Nor can an ordinary Russian citizen know about the $500, or, as those who have visited it say, rather $750 million, Sheherazade superyacht. Nor about the Kosatka, a smaller yacht for millions of rapturously 100, and the other two vessels between which the dictator moves. In each case, ownership is either insecure or assigned to nabobs loyal to the "tsar." If Putin's guests' indiscretions are to be believed, Scheherazade is a festival of kitsch and hutzpah, with the clou of the program being gold toilet bowls, such toilet paper holders, a self-levelling billiard table that is not afraid of storms, a Carrara marble-lined twenty-five-meter swimming pool (after all, a karateka must take care of his fitness even in the middle of the sea!), which, by the way, reveals itself to guests after they drive up to the ceiling of the covering platform that is the dance hall's dance floor. The second, outdoor pool also has a pumped slide and a jacuzzi, although a jacuzzi is, of course, already a staple article for any newcomer. It's probably impossible to list all of Putin's movable and immovable "metas," not only because of the endless financial possibilities, but also the convoluted ownership relationships covered up by tax haven companies and the conspiracy of silence binding his entourage.

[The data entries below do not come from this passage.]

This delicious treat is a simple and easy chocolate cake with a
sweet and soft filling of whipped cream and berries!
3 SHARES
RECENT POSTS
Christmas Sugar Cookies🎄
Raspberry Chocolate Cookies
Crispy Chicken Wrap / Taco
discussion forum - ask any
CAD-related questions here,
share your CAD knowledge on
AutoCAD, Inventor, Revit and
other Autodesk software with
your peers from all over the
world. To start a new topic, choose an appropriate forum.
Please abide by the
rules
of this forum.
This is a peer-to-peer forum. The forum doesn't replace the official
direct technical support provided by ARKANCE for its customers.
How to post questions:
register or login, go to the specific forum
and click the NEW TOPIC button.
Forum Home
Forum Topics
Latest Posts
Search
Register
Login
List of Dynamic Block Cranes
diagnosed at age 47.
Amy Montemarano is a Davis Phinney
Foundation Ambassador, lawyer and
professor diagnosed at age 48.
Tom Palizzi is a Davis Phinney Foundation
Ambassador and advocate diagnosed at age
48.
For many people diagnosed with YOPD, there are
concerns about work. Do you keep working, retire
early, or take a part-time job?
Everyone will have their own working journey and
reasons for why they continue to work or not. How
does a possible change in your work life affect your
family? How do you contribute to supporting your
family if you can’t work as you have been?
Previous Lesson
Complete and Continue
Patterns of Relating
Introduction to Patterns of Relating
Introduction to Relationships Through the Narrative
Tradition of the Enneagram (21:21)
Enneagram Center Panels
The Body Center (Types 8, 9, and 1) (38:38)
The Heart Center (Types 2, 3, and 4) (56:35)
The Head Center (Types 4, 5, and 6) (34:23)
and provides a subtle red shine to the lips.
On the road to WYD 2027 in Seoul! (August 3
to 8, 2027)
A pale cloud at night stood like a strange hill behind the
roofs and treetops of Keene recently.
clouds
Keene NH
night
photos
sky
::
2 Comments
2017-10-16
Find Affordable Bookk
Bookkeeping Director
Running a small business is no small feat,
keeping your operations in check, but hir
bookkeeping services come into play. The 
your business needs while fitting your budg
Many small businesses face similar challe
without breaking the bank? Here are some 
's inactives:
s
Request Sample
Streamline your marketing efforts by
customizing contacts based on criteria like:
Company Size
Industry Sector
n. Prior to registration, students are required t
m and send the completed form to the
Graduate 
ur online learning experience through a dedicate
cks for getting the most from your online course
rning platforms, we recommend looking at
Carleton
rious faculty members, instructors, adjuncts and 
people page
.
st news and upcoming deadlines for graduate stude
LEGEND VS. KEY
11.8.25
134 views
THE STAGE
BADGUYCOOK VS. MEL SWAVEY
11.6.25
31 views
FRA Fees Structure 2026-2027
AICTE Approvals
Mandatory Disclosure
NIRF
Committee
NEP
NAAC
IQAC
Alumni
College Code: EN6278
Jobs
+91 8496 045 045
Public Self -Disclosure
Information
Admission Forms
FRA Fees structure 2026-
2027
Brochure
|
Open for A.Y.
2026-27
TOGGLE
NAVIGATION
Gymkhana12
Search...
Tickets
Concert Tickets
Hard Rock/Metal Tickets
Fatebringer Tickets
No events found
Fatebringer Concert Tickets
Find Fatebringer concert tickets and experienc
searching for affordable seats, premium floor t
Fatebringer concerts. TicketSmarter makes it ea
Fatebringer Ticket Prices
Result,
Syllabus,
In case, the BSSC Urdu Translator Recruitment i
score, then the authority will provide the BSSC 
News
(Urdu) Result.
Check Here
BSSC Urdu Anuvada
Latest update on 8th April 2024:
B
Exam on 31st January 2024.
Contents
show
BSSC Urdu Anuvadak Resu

Take, for example, the hilltop palace La Roca del Rey in the town of La Zagaleta on Spain's Costa del Sol, with an estimated area of only 4,000 square meters. Putin reportedly chose the location persuaded by the former mayor of Moscow, Yuri Luzhkov, who had his discreet bungalow next door (as did Rod Steward). If the local daily La Opinión de Málaga is to be believed, the "tsar" personally visited the construction site several times, incognito of course. But, again, even this information is difficult to confirm, which is certainly helped by the efforts of the FSB and a slew of Russian diplomats.
In Putin's case, then, we have two divergent visions of representation: one created by state propaganda, which in no way mentions the leader's fabulous wealth, and the other, which is based on the initiation of invited "people of influence." They reportedly include American lobbyists and politicians (and even the children of politicians like Hunter Biden), ruling heads of state, movie stars and ladies-in-waiting, because after all, it's hard to imagine superyachts without bunga-bunga, to quote a term coined by Silvio Berlusconi, a longtime friend and admirer of the Russian satrap.
Unless I'm wrong and they're out there praying together and reading the encyclicals of Pius XIII, like Professor António Salazar, described by me at the beginning, who, next to Putin, comes off as an inability to enjoy life, a dull provincial, living on top of that in a dusty cottage among furniture inherited from the previous owner. Of the two evils, I choose Salazar with his obsession with restraint, although, gee whiz, who among the architects reading these words wouldn't want to design a mansion without budget constraints? After all, you live once, brothers and sisters!